*** Exercise materials ***

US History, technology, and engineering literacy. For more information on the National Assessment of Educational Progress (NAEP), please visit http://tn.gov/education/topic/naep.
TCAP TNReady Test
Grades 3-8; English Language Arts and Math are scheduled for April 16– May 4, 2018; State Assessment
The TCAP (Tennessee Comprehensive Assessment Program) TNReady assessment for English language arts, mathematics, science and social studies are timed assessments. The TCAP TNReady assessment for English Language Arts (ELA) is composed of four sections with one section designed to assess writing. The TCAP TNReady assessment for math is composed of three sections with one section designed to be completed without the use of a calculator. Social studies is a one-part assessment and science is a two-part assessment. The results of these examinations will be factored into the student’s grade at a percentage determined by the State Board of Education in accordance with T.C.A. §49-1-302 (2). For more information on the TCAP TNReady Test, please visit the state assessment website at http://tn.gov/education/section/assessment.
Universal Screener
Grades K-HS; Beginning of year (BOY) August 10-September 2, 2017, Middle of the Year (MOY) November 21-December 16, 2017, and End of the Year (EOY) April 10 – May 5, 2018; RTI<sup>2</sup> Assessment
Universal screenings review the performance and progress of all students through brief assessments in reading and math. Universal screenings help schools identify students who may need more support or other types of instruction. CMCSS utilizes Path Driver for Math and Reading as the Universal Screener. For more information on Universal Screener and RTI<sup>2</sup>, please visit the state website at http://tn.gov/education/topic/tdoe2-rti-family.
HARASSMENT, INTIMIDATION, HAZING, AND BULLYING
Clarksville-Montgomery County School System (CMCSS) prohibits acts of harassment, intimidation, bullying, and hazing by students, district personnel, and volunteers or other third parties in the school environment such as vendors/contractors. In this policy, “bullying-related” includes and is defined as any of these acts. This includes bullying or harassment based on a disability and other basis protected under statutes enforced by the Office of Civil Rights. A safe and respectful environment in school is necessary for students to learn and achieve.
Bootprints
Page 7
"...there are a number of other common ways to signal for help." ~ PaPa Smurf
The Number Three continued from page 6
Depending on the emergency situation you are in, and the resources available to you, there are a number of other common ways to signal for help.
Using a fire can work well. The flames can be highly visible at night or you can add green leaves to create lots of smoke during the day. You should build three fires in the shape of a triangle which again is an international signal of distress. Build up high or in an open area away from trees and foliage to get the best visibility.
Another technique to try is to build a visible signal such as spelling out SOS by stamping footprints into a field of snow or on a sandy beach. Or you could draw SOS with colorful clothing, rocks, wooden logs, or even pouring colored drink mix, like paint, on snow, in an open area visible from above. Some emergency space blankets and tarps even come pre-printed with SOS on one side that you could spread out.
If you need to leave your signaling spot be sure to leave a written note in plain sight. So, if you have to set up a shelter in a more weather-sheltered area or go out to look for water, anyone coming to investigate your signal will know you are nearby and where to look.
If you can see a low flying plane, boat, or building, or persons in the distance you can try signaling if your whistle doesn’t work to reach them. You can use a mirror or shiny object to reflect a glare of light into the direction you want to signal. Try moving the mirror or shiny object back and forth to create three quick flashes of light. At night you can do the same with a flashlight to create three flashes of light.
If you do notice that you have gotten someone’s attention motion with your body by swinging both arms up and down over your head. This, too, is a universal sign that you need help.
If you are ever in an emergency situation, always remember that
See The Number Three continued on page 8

***

- Exercise brief
Only the lines above starting at the one containing "Grades 3-8; English" and ending at the one containing "Grades K-HS; Beginning", both included, are to be returned, exactly as they read.

- Your solution
Grades 3-8; English Language Arts and Math are scheduled for April 16– May 4, 2018; State Assessment
The TCAP (Tennessee Comprehensive Assessment Program) TNReady assessment for English language arts, mathematics, science and social studies are timed assessments. The TCAP TNReady assessment for English Language Arts (ELA) is composed of four sections with one section designed to assess writing. The TCAP TNReady assessment for math is composed of three sections with one section designed to be completed without the use of a calculator. Social studies is a one-part assessment and science is a two-part assessment. The results of these examinations will be factored into the student’s grade at a percentage determined by the State Board of Education in accordance with T.C.A. §49-1-302 (2). For more information on the TCAP TNReady Test, please visit the state assessment website at http://tn.gov/education/section/assessment.
Universal Screener
Grades K-HS; Beginning of year (BOY) August 10-September 2, 2017, Middle of the Year (MOY) November 21-December 16, 2017, and End of the Year (EOY) April 10 – May 5, 2018; RTI<sup>2</sup> Assessment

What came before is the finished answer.